» Problem description: In the records below, replace "common name" with "vernacular name" wherever it appears, and reproduce all the lines with nothing else changed.

» Data supplied:

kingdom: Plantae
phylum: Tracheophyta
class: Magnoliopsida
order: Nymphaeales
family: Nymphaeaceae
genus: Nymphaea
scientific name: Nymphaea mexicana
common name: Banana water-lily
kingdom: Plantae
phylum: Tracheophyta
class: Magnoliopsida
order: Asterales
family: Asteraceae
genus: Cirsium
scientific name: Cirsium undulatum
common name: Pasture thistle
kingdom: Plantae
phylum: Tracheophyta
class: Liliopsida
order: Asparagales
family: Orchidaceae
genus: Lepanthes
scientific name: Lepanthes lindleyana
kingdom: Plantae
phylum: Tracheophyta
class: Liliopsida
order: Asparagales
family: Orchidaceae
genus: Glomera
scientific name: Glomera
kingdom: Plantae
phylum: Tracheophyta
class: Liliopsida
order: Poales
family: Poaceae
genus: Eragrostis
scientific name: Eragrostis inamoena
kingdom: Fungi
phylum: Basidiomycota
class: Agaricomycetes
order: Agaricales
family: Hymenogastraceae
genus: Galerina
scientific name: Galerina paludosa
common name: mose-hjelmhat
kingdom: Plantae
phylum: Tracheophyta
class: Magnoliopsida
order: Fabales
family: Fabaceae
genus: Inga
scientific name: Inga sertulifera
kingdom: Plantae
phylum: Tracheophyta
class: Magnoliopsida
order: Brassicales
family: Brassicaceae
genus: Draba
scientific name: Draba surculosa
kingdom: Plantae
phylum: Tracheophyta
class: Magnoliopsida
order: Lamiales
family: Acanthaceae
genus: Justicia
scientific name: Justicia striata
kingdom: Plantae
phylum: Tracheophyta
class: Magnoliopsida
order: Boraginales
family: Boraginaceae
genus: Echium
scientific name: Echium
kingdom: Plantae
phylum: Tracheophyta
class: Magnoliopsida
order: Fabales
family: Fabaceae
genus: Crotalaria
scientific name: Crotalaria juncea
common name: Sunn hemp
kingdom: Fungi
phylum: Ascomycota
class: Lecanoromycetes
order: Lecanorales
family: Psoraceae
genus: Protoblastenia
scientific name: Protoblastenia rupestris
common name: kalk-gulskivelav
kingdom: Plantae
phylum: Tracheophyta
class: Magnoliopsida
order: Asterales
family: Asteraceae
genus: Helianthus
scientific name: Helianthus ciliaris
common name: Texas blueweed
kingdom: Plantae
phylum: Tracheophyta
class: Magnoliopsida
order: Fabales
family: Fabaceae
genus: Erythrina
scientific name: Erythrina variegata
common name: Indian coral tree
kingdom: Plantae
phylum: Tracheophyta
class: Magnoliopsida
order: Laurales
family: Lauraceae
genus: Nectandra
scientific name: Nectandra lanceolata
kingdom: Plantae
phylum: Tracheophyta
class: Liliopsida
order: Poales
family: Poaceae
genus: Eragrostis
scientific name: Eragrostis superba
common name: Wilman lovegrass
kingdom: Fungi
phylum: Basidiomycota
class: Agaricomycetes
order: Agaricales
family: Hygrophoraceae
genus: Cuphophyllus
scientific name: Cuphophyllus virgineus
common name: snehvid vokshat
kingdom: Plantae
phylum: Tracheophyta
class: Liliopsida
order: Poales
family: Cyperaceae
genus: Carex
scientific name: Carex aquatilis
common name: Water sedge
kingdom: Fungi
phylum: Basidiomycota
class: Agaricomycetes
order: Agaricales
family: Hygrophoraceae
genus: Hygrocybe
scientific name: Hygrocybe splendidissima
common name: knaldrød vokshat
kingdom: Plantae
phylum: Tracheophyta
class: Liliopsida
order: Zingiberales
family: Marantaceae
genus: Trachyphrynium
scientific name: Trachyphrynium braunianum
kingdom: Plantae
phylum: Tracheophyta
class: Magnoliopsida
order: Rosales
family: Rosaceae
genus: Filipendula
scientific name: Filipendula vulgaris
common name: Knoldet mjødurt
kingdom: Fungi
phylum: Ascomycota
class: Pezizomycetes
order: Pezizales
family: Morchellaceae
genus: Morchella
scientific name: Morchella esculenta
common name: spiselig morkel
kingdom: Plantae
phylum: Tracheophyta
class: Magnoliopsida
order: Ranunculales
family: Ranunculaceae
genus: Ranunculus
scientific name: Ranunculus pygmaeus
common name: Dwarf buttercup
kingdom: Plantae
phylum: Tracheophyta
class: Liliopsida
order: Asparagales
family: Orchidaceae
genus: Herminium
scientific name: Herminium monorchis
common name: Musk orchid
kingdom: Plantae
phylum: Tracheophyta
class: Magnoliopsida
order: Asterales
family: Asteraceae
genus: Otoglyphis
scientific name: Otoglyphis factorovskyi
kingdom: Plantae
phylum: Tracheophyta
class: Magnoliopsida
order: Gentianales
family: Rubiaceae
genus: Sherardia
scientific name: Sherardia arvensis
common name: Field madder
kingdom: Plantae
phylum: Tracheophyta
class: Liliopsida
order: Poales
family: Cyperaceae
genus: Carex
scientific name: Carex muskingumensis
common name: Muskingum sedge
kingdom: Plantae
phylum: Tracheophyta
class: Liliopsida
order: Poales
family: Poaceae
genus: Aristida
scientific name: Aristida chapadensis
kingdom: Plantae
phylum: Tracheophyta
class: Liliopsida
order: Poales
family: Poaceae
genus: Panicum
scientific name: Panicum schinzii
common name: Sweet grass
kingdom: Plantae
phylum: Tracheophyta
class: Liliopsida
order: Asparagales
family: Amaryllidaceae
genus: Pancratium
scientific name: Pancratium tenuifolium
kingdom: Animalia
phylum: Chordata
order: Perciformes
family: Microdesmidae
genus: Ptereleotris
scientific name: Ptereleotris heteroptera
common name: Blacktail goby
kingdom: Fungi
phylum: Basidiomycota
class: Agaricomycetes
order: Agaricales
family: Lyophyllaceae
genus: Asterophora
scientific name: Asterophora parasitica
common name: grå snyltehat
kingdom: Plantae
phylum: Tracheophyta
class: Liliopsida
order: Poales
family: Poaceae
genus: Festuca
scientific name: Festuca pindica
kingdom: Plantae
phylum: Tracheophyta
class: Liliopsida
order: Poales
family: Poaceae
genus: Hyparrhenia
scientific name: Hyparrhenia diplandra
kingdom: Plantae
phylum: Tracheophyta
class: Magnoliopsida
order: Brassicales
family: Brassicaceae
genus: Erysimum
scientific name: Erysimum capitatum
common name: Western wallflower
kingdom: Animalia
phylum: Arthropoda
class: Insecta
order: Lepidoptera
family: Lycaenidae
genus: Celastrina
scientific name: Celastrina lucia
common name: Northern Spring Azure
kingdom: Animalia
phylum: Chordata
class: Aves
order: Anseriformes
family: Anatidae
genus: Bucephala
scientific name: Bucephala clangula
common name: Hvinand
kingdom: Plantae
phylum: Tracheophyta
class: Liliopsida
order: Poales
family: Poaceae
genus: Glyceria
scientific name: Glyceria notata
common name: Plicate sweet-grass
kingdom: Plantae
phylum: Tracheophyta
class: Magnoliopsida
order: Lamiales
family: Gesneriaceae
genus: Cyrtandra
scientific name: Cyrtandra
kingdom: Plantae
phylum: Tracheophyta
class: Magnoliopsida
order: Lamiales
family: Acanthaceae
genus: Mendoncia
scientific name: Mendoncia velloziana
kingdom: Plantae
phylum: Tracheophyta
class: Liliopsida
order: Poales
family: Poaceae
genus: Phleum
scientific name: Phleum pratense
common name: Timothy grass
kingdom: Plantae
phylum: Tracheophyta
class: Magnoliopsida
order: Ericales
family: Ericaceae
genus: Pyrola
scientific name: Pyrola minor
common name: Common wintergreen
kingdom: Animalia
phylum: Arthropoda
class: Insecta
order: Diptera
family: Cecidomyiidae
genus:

» Reply:
kingdom: Plantae
phylum: Tracheophyta
class: Magnoliopsida
order: Nymphaeales
family: Nymphaeaceae
genus: Nymphaea
scientific name: Nymphaea mexicana
vernacular name: Banana water-lily
kingdom: Plantae
phylum: Tracheophyta
class: Magnoliopsida
order: Asterales
family: Asteraceae
genus: Cirsium
scientific name: Cirsium undulatum
vernacular name: Pasture thistle
kingdom: Plantae
phylum: Tracheophyta
class: Liliopsida
order: Asparagales
family: Orchidaceae
genus: Lepanthes
scientific name: Lepanthes lindleyana
kingdom: Plantae
phylum: Tracheophyta
class: Liliopsida
order: Asparagales
family: Orchidaceae
genus: Glomera
scientific name: Glomera
kingdom: Plantae
phylum: Tracheophyta
class: Liliopsida
order: Poales
family: Poaceae
genus: Eragrostis
scientific name: Eragrostis inamoena
kingdom: Fungi
phylum: Basidiomycota
class: Agaricomycetes
order: Agaricales
family: Hymenogastraceae
genus: Galerina
scientific name: Galerina paludosa
vernacular name: mose-hjelmhat
kingdom: Plantae
phylum: Tracheophyta
class: Magnoliopsida
order: Fabales
family: Fabaceae
genus: Inga
scientific name: Inga sertulifera
kingdom: Plantae
phylum: Tracheophyta
class: Magnoliopsida
order: Brassicales
family: Brassicaceae
genus: Draba
scientific name: Draba surculosa
kingdom: Plantae
phylum: Tracheophyta
class: Magnoliopsida
order: Lamiales
family: Acanthaceae
genus: Justicia
scientific name: Justicia striata
kingdom: Plantae
phylum: Tracheophyta
class: Magnoliopsida
order: Boraginales
family: Boraginaceae
genus: Echium
scientific name: Echium
kingdom: Plantae
phylum: Tracheophyta
class: Magnoliopsida
order: Fabales
family: Fabaceae
genus: Crotalaria
scientific name: Crotalaria juncea
vernacular name: Sunn hemp
kingdom: Fungi
phylum: Ascomycota
class: Lecanoromycetes
order: Lecanorales
family: Psoraceae
genus: Protoblastenia
scientific name: Protoblastenia rupestris
vernacular name: kalk-gulskivelav
kingdom: Plantae
phylum: Tracheophyta
class: Magnoliopsida
order: Asterales
family: Asteraceae
genus: Helianthus
scientific name: Helianthus ciliaris
vernacular name: Texas blueweed
kingdom: Plantae
phylum: Tracheophyta
class: Magnoliopsida
order: Fabales
family: Fabaceae
genus: Erythrina
scientific name: Erythrina variegata
vernacular name: Indian coral tree
kingdom: Plantae
phylum: Tracheophyta
class: Magnoliopsida
order: Laurales
family: Lauraceae
genus: Nectandra
scientific name: Nectandra lanceolata
kingdom: Plantae
phylum: Tracheophyta
class: Liliopsida
order: Poales
family: Poaceae
genus: Eragrostis
scientific name: Eragrostis superba
vernacular name: Wilman lovegrass
kingdom: Fungi
phylum: Basidiomycota
class: Agaricomycetes
order: Agaricales
family: Hygrophoraceae
genus: Cuphophyllus
scientific name: Cuphophyllus virgineus
vernacular name: snehvid vokshat
kingdom: Plantae
phylum: Tracheophyta
class: Liliopsida
order: Poales
family: Cyperaceae
genus: Carex
scientific name: Carex aquatilis
vernacular name: Water sedge
kingdom: Fungi
phylum: Basidiomycota
class: Agaricomycetes
order: Agaricales
family: Hygrophoraceae
genus: Hygrocybe
scientific name: Hygrocybe splendidissima
vernacular name: knaldrød vokshat
kingdom: Plantae
phylum: Tracheophyta
class: Liliopsida
order: Zingiberales
family: Marantaceae
genus: Trachyphrynium
scientific name: Trachyphrynium braunianum
kingdom: Plantae
phylum: Tracheophyta
class: Magnoliopsida
order: Rosales
family: Rosaceae
genus: Filipendula
scientific name: Filipendula vulgaris
vernacular name: Knoldet mjødurt
kingdom: Fungi
phylum: Ascomycota
class: Pezizomycetes
order: Pezizales
family: Morchellaceae
genus: Morchella
scientific name: Morchella esculenta
vernacular name: spiselig morkel
kingdom: Plantae
phylum: Tracheophyta
class: Magnoliopsida
order: Ranunculales
family: Ranunculaceae
genus: Ranunculus
scientific name: Ranunculus pygmaeus
vernacular name: Dwarf buttercup
kingdom: Plantae
phylum: Tracheophyta
class: Liliopsida
order: Asparagales
family: Orchidaceae
genus: Herminium
scientific name: Herminium monorchis
vernacular name: Musk orchid
kingdom: Plantae
phylum: Tracheophyta
class: Magnoliopsida
order: Asterales
family: Asteraceae
genus: Otoglyphis
scientific name: Otoglyphis factorovskyi
kingdom: Plantae
phylum: Tracheophyta
class: Magnoliopsida
order: Gentianales
family: Rubiaceae
genus: Sherardia
scientific name: Sherardia arvensis
vernacular name: Field madder
kingdom: Plantae
phylum: Tracheophyta
class: Liliopsida
order: Poales
family: Cyperaceae
genus: Carex
scientific name: Carex muskingumensis
vernacular name: Muskingum sedge
kingdom: Plantae
phylum: Tracheophyta
class: Liliopsida
order: Poales
family: Poaceae
genus: Aristida
scientific name: Aristida chapadensis
kingdom: Plantae
phylum: Tracheophyta
class: Liliopsida
order: Poales
family: Poaceae
genus: Panicum
scientific name: Panicum schinzii
vernacular name: Sweet grass
kingdom: Plantae
phylum: Tracheophyta
class: Liliopsida
order: Asparagales
family: Amaryllidaceae
genus: Pancratium
scientific name: Pancratium tenuifolium
kingdom: Animalia
phylum: Chordata
order: Perciformes
family: Microdesmidae
genus: Ptereleotris
scientific name: Ptereleotris heteroptera
vernacular name: Blacktail goby
kingdom: Fungi
phylum: Basidiomycota
class: Agaricomycetes
order: Agaricales
family: Lyophyllaceae
genus: Asterophora
scientific name: Asterophora parasitica
vernacular name: grå snyltehat
kingdom: Plantae
phylum: Tracheophyta
class: Liliopsida
order: Poales
family: Poaceae
genus: Festuca
scientific name: Festuca pindica
kingdom: Plantae
phylum: Tracheophyta
class: Liliopsida
order: Poales
family: Poaceae
genus: Hyparrhenia
scientific name: Hyparrhenia diplandra
kingdom: Plantae
phylum: Tracheophyta
class: Magnoliopsida
order: Brassicales
family: Brassicaceae
genus: Erysimum
scientific name: Erysimum capitatum
vernacular name: Western wallflower
kingdom: Animalia
phylum: Arthropoda
class: Insecta
order: Lepidoptera
family: Lycaenidae
genus: Celastrina
scientific name: Celastrina lucia
vernacular name: Northern Spring Azure
kingdom: Animalia
phylum: Chordata
class: Aves
order: Anseriformes
family: Anatidae
genus: Bucephala
scientific name: Bucephala clangula
vernacular name: Hvinand
kingdom: Plantae
phylum: Tracheophyta
class: Liliopsida
order: Poales
family: Poaceae
genus: Glyceria
scientific name: Glyceria notata
vernacular name: Plicate sweet-grass
kingdom: Plantae
phylum: Tracheophyta
class: Magnoliopsida
order: Lamiales
family: Gesneriaceae
genus: Cyrtandra
scientific name: Cyrtandra
kingdom: Plantae
phylum: Tracheophyta
class: Magnoliopsida
order: Lamiales
family: Acanthaceae
genus: Mendoncia
scientific name: Mendoncia velloziana
kingdom: Plantae
phylum: Tracheophyta
class: Liliopsida
order: Poales
family: Poaceae
genus: Phleum
scientific name: Phleum pratense
vernacular name: Timothy grass
kingdom: Plantae
phylum: Tracheophyta
class: Magnoliopsida
order: Ericales
family: Ericaceae
genus: Pyrola
scientific name: Pyrola minor
vernacular name: Common wintergreen
kingdom: Animalia
phylum: Arthropoda
class: Insecta
order: Diptera
family: Cecidomyiidae
genus:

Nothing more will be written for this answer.